Não houve comprovação de prestação de serviços, tais como cópia do diário de bordo, relatórios e datas das viagens.
 
Com relação às despesas da Defensoria Pública pagas à empresa Comercial Amazônia de Petróleo Ltda, no valor de R$ 412.501,12, a equipe de auditoria detectou que o órgão público adquiriu combustível em excesso sem comprovação. Como exemplo, nos meses de março de 2011 a abril do mesmo ano, foram supostamente consumidos 56.242 litros de gasolina em uma frota de apenas sete carros, representando um gasto de 3,34 tanques de combustível para cada veículo por dia.
 
“A empresa contratada por certo deveria possuir em seus arquivos um relatório contendo, no mínimo, as especificações dos veículos, a data do abastecimento, a quantidade, o produto e o motorista”, destacou o relator.
 
O relator do processo modificou o voto oralmente para acrescentar sugestão da conselheira interina Jaqueline Jacobsen, de declarar as empresas inidôneas para atuar com a administração pública por um período de cinco anos, conforme Lei de Licitações (8.666/93).
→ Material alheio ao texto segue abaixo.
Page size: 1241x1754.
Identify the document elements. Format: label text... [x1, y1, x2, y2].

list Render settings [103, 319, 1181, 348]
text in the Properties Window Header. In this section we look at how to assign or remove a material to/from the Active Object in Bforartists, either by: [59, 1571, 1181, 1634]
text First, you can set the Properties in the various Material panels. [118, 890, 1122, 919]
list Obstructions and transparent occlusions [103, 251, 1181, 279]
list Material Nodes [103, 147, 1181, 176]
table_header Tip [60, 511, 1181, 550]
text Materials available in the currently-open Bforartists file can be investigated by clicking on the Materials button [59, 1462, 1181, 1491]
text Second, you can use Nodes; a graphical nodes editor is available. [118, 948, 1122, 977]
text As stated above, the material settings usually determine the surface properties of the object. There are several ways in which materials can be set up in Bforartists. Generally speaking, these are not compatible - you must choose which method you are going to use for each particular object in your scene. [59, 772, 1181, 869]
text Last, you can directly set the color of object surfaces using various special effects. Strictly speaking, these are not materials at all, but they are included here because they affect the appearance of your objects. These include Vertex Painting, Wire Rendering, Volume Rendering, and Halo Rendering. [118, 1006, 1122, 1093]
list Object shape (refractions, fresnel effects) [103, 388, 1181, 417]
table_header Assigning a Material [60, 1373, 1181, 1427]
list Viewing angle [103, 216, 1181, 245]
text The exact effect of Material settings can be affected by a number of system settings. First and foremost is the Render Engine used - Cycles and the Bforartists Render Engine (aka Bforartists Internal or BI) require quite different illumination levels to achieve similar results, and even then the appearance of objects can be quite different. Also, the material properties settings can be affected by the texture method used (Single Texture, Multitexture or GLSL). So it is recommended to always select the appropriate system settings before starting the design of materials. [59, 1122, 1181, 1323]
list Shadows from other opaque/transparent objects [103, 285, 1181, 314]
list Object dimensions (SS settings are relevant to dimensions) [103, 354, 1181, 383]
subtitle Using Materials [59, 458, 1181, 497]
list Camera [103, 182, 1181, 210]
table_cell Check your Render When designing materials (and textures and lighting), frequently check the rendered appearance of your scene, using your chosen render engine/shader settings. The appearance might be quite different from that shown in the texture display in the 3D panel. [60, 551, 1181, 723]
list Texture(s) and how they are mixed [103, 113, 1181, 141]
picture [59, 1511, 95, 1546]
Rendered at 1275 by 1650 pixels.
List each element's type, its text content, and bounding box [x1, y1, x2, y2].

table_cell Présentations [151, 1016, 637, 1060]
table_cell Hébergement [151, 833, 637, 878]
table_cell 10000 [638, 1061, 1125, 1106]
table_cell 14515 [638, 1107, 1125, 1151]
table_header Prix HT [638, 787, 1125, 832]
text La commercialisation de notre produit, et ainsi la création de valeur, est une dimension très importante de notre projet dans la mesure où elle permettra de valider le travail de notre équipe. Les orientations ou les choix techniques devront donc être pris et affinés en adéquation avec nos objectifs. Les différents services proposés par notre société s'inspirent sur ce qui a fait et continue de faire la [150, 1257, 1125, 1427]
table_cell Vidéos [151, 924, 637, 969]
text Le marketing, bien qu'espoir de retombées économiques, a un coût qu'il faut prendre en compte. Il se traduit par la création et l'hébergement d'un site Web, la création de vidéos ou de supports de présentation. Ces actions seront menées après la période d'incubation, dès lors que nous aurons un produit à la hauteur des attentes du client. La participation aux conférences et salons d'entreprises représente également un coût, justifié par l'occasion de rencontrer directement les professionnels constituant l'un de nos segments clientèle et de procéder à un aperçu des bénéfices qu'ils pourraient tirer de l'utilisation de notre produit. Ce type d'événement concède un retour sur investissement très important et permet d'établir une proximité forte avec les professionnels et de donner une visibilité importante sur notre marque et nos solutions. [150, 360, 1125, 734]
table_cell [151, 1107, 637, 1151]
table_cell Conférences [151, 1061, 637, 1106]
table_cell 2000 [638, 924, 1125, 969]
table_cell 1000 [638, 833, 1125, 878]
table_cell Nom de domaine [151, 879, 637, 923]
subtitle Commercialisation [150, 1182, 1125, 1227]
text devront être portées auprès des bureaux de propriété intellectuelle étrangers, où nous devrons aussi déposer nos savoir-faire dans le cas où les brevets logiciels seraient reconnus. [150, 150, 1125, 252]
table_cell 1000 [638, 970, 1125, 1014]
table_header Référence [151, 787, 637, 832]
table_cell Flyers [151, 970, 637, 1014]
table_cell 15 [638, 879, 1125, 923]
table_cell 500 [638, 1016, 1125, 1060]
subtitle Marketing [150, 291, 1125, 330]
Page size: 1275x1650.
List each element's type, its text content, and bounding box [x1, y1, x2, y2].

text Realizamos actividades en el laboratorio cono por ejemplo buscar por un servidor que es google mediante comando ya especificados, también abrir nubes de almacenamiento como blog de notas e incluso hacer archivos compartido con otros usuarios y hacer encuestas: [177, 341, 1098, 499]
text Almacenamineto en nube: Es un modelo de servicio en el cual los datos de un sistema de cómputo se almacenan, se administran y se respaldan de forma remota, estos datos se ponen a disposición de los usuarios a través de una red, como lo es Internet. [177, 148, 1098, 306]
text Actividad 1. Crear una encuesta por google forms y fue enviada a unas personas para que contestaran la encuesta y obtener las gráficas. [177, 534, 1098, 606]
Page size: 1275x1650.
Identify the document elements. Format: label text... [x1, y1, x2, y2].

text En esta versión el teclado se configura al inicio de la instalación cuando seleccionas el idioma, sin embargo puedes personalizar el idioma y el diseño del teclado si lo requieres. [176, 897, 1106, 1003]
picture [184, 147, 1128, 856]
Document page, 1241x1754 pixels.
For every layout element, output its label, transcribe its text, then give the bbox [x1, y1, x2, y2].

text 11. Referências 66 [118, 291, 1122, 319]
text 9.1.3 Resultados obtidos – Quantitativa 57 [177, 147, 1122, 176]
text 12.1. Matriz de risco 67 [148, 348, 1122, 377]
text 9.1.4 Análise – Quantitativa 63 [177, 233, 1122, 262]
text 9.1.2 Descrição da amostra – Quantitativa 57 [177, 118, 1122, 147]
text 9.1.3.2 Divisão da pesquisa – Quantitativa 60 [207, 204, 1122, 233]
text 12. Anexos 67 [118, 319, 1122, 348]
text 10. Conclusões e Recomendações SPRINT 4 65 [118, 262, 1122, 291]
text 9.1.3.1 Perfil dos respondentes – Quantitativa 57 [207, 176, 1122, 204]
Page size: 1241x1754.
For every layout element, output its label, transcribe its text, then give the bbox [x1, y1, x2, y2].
O ex-gestor, André Luiz Prieto, foi considerado inabilitado para exercer de cargo em comissão ou função de confiança por um período de seis anos.
 
Outra alteração oral feita no voto pelo relator atendeu sugestão do conselheiro Ronaldo Ribeiro. No voto, o conselheiro Moises Maciel determinava que a atual gestão da Defensoria Pública regularizasse as apropriações e recolhimentos das contribuições previdenciárias da parte patronal, sob pena de multa. Por sugestão de Ronaldo Ribeiro, a determinação foi substituída por recomendação. O processo foi encaminhado ao Ministério Público Estadual.